* Task objective *
Pull out every line in the records below that contains the word "with", copying each line in full.

[Source records]
===
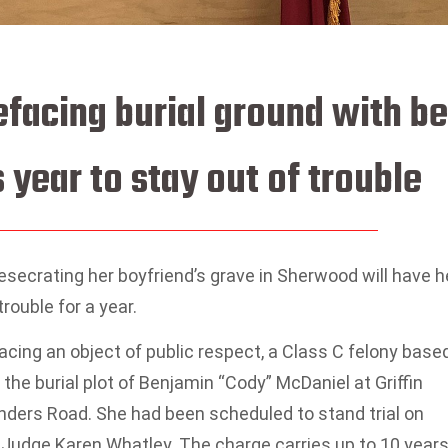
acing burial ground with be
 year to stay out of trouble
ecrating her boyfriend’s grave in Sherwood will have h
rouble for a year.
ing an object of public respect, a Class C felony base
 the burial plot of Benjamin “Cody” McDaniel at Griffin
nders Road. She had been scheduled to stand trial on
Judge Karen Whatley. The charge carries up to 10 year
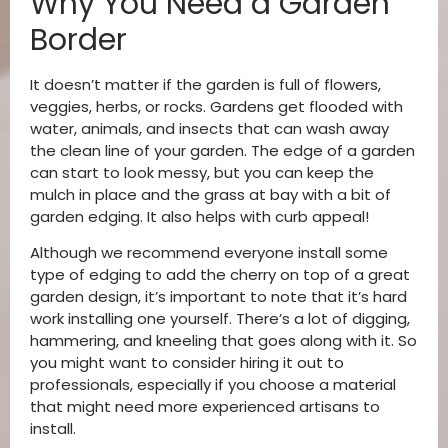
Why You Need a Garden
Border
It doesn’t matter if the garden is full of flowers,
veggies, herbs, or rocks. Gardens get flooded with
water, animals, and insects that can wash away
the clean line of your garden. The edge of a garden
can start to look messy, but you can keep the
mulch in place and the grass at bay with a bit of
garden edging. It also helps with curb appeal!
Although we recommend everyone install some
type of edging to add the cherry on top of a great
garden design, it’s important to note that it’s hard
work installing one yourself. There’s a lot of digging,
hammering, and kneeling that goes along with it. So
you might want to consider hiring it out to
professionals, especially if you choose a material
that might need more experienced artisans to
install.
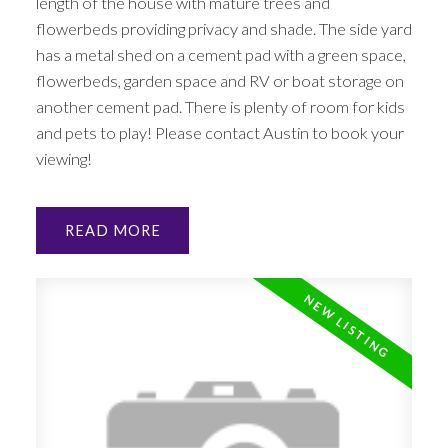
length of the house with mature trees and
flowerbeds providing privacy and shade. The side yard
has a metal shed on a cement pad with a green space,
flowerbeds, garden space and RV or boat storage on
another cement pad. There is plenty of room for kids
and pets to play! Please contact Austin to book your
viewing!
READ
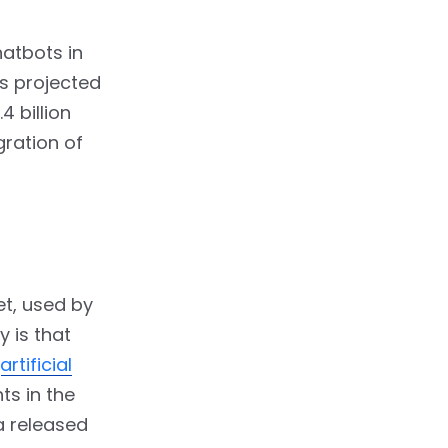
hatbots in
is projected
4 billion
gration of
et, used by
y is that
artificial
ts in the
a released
===
* Exercise answer *
acing burial ground with be
veggies, herbs, or rocks. Gardens get flooded with
mulch in place and the grass at bay with a bit of
garden edging. It also helps with curb appeal!
hammering, and kneeling that goes along with it. So
length of the house with mature trees and
has a metal shed on a cement pad with a green space,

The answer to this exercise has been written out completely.